→ **Task description**
Could you print exactly the lines of the listing below, starting at the line that has "Figure 12. The" and ending at the line that has "Figure 1. Schematic", and only those lines?
§ §
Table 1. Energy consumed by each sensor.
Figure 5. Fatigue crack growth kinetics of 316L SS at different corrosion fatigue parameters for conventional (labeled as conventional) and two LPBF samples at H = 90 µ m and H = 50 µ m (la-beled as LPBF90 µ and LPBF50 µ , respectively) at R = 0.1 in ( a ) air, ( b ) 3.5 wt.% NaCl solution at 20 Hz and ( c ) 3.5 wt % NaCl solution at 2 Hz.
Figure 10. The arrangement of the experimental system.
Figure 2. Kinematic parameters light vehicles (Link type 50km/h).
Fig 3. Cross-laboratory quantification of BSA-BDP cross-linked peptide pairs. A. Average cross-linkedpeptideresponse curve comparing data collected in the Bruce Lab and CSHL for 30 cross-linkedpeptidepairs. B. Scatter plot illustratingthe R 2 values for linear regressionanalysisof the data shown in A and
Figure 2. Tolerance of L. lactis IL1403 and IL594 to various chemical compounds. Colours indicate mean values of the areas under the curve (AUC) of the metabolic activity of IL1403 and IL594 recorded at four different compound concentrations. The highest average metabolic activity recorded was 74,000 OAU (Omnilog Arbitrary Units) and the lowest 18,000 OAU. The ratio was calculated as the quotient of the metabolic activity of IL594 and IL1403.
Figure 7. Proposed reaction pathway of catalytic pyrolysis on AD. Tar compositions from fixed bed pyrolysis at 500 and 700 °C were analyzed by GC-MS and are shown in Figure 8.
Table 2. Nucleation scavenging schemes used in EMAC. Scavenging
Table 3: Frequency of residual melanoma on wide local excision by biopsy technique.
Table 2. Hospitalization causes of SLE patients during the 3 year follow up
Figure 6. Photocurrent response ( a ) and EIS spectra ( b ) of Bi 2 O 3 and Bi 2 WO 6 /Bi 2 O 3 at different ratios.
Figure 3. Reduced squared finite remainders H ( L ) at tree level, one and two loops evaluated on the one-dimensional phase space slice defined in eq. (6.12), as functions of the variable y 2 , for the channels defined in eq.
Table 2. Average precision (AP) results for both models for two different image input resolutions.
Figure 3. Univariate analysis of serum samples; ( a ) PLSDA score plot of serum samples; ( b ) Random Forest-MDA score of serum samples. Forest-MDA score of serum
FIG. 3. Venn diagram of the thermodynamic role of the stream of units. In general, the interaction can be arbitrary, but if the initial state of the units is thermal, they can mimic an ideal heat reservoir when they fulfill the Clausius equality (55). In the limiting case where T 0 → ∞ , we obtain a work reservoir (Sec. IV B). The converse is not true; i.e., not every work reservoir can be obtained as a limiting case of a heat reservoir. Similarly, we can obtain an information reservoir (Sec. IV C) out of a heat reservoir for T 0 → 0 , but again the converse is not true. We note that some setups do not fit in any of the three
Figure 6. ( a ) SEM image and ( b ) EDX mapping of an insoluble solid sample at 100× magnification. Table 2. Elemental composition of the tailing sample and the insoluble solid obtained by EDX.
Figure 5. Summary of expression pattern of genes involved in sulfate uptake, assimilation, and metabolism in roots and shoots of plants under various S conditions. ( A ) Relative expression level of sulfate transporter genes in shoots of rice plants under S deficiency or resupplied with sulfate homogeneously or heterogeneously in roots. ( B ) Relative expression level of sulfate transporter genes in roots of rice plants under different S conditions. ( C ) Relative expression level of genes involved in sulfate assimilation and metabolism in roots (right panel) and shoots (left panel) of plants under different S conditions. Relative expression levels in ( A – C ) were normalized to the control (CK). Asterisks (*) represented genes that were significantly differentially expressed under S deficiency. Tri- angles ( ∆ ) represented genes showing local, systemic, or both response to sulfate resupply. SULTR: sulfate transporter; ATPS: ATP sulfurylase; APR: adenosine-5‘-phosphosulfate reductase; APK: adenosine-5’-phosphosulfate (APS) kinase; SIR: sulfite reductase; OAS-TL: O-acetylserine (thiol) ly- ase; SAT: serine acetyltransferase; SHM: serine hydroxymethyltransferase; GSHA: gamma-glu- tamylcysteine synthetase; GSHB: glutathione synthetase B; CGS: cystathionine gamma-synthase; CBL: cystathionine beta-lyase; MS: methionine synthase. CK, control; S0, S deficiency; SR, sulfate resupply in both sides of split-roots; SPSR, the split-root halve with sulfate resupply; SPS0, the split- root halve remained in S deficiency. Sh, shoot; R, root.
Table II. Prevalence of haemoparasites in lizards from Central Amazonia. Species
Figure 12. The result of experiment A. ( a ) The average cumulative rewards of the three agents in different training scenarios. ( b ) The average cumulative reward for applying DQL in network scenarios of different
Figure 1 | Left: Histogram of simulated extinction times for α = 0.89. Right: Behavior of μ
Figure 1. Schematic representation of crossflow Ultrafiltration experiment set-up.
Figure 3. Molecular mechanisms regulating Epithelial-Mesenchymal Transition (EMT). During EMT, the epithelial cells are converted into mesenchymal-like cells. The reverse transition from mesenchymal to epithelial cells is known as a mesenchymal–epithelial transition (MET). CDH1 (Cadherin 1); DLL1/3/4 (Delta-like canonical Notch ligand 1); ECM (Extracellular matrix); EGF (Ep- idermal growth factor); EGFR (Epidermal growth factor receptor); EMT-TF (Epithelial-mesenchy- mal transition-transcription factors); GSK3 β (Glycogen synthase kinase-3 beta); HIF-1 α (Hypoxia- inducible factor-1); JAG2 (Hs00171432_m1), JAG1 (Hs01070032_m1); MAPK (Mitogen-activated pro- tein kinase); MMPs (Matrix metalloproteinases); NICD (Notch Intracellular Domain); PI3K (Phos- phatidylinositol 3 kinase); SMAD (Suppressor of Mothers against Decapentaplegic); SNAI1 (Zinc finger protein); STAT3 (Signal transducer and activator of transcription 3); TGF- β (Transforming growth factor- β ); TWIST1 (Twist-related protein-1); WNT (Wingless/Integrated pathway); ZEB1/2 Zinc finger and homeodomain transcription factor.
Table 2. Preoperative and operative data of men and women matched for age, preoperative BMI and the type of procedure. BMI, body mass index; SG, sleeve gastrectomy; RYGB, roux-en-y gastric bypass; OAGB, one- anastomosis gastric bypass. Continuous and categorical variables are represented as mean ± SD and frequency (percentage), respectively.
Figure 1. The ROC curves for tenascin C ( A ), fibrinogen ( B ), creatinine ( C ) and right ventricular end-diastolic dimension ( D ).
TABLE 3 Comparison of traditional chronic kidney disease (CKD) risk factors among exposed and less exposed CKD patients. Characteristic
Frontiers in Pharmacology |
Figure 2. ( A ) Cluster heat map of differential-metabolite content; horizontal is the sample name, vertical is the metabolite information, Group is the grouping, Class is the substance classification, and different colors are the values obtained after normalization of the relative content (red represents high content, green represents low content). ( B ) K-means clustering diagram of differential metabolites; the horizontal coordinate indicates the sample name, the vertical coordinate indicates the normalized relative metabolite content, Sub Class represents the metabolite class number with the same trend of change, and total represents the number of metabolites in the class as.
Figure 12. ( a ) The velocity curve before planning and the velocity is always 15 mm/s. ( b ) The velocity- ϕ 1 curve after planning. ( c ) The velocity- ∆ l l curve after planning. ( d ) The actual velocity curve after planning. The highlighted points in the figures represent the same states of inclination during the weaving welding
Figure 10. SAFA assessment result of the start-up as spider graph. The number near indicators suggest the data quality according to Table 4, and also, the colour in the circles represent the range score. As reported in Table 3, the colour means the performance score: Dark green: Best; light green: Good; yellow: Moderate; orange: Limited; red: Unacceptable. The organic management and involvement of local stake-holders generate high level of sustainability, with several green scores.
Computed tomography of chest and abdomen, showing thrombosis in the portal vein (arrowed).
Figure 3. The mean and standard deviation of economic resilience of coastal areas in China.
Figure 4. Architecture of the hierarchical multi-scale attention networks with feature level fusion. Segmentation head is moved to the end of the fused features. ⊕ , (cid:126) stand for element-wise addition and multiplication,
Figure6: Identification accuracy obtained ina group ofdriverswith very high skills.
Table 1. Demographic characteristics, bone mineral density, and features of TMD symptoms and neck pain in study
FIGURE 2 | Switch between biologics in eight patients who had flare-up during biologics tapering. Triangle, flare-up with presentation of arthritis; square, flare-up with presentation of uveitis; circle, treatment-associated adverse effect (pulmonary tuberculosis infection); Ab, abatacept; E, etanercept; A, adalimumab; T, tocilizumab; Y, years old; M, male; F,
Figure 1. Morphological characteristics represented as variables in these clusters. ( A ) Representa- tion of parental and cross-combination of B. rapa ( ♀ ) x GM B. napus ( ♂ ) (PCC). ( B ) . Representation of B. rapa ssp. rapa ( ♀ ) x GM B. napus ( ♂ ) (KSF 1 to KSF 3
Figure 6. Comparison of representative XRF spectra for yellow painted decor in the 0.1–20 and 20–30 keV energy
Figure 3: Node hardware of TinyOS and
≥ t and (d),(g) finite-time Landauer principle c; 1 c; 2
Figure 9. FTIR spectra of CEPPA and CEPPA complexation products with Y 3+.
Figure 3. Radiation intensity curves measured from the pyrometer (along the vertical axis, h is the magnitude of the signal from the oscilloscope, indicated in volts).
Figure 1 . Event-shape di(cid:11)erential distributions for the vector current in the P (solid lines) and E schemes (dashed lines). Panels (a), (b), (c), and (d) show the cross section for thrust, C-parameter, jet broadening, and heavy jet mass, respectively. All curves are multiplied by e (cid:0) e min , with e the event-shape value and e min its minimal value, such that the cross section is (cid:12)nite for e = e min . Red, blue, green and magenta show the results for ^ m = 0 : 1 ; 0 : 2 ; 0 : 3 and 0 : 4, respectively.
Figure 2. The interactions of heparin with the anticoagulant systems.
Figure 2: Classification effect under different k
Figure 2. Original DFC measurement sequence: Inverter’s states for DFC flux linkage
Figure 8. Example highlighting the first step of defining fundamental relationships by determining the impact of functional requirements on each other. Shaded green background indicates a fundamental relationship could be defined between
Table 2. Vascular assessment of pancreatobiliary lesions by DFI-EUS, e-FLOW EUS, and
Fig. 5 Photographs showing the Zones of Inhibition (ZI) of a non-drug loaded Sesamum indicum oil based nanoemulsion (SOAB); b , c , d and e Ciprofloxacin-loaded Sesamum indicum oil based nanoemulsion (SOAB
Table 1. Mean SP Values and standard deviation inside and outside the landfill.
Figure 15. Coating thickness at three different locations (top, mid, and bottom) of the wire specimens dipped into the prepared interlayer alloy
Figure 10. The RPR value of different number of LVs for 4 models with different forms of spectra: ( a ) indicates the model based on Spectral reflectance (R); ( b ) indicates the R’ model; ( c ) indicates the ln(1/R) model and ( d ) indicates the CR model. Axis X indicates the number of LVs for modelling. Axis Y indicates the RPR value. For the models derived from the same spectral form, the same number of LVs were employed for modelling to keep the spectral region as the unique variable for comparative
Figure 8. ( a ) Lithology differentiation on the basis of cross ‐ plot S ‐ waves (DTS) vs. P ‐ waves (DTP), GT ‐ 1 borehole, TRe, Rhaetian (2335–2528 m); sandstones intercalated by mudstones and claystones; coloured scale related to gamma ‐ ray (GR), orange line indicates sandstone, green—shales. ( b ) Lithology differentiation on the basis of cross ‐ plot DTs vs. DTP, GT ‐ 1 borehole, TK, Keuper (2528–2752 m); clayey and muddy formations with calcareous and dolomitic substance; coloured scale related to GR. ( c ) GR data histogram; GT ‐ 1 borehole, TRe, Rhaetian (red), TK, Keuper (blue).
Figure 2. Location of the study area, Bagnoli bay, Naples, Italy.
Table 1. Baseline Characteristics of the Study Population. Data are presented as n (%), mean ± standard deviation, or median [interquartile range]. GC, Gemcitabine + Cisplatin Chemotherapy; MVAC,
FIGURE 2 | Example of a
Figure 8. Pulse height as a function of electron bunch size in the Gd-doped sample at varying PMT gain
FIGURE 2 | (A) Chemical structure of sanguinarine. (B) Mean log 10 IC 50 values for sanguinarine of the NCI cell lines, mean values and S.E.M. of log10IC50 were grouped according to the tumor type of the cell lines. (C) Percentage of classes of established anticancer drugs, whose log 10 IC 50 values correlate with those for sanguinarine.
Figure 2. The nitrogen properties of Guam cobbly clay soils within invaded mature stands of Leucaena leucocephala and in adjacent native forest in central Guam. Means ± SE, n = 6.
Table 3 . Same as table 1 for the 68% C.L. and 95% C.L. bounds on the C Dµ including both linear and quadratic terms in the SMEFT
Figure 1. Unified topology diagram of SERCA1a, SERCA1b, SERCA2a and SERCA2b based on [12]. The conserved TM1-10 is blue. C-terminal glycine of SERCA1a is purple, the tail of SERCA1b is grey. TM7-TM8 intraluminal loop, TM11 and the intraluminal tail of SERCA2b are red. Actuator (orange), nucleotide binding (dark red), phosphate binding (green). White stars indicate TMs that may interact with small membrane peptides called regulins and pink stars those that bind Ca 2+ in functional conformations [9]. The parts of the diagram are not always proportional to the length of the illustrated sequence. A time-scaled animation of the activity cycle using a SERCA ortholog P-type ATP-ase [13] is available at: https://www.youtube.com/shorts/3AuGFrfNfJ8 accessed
§ §
→ **Solution for this problem**
Figure 12. The result of experiment A. ( a ) The average cumulative rewards of the three agents in different training scenarios. ( b ) The average cumulative reward for applying DQL in network scenarios of different
Figure 1 | Left: Histogram of simulated extinction times for α = 0.89. Right: Behavior of μ
Figure 1. Schematic representation of crossflow Ultrafiltration experiment set-up.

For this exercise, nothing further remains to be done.